-- Task input follows --

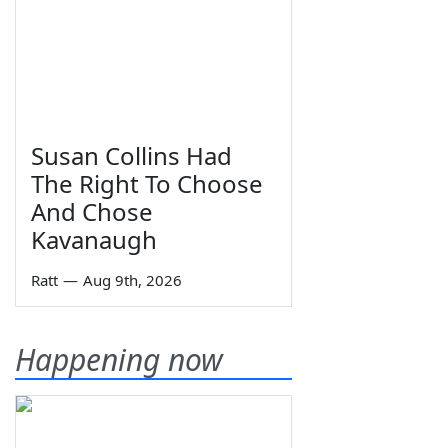
Susan Collins Had
The Right To Choose
And Chose
Kavanaugh
Ratt
—
Aug 9th, 2026
Happening now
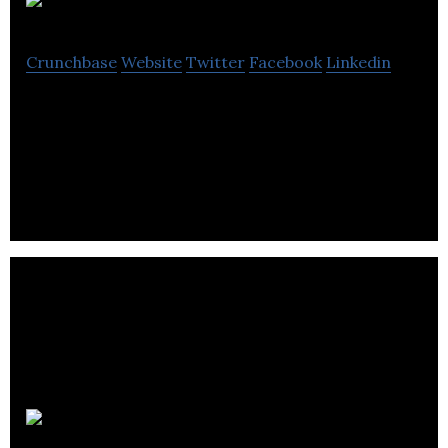
Telectic
Crunchbase
Website
Twitter
Facebook
Linkedin
Telectic applies artificial intelligence (AI) to
interpret the Web and discover insights about the
professional world.
Skywalker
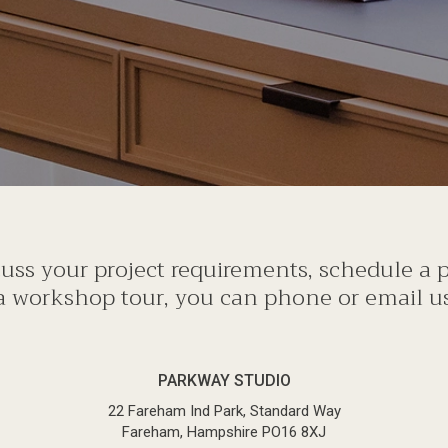
scuss your project requirements, schedule a
a workshop tour, you can phone or email us 
PARKWAY STUDIO
22 Fareham Ind Park, Standard Way
Fareham, Hampshire PO16 8XJ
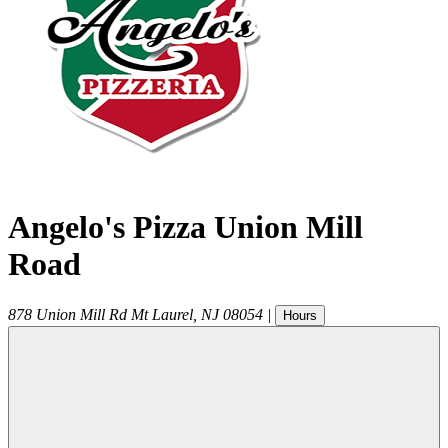
Angelo's Pizza Union Mill
Road
878 Union Mill Rd
Mt Laurel
,
NJ
08054
|
Hours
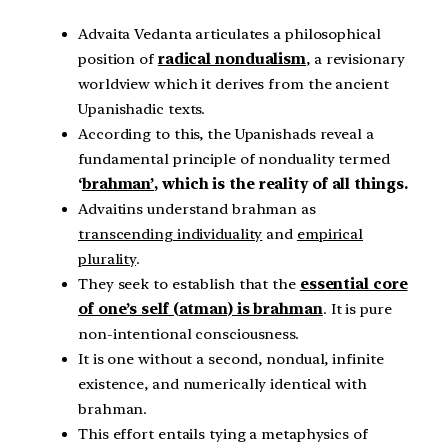
Advaita Vedanta articulates a philosophical
position of
radical nondualism
, a revisionary
worldview which it derives from the ancient
Upanishadic texts.
According to this, the Upanishads reveal a
fundamental principle of nonduality termed
‘
brahman’
, which is the reality of all things.
Advaitins understand brahman as
transcending individuality
and
empirical
plurality
.
They seek to establish that the
essential core
of one’s self (atman) is brahman
. It is pure
non-intentional consciousness.
It is one without a second, nondual, infinite
existence, and numerically identical with
brahman.
This effort entails tying a metaphysics of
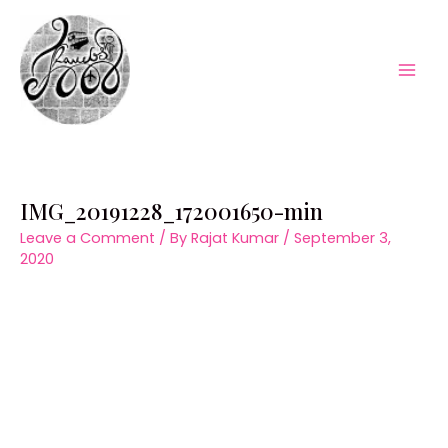
Skip
to
content
Mai
Men
IMG_20191228_172001650-min
Leave a Comment
/ By
Rajat Kumar
/
September 3,
2020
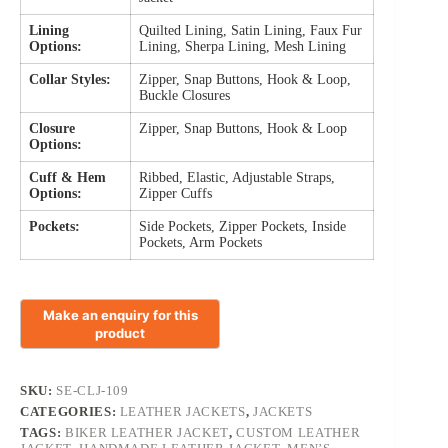
Lining
Quilted Lining, Satin Lining, Faux Fur
Options:
Lining, Sherpa Lining, Mesh Lining
Collar Styles:
Zipper, Snap Buttons, Hook & Loop,
Buckle Closures
Closure
Zipper, Snap Buttons, Hook & Loop
Options:
Cuff & Hem
Ribbed, Elastic, Adjustable Straps,
Options:
Zipper Cuffs
Pockets:
Side Pockets, Zipper Pockets, Inside
Pockets, Arm Pockets
SKU:
SE-CLJ-109
CATEGORIES:
LEATHER JACKETS
,
JACKETS
TAGS:
BIKER LEATHER JACKET
,
CUSTOM LEATHER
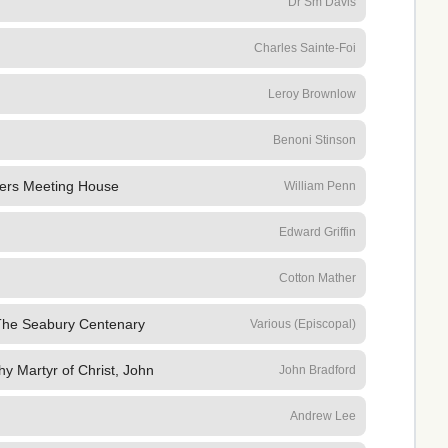
Dr Sm Davis
Charles Sainte-Foi
Leroy Brownlow
Benoni Stinson
ers Meeting House
William Penn
Edward Griffin
Cotton Mather
The Seabury Centenary
Various (Episcopal)
y Martyr of Christ, John
John Bradford
Andrew Lee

-- Task input concluded --

What this task involves:
Give every line from the line with "Dr Sm Davis" through the end of the data as a JSON list of strings, one string per line, leaving out blank lines.

Completed exercise:
[
  "Dr Sm Davis",
  "Charles Sainte-Foi",
  "Leroy Brownlow",
  "Benoni Stinson",
  "ers Meeting House",
  "William Penn",
  "Edward Griffin",
  "Cotton Mather",
  "The Seabury Centenary",
  "Various (Episcopal)",
  "y Martyr of Christ, John",
  "John Bradford",
  "Andrew Lee"
]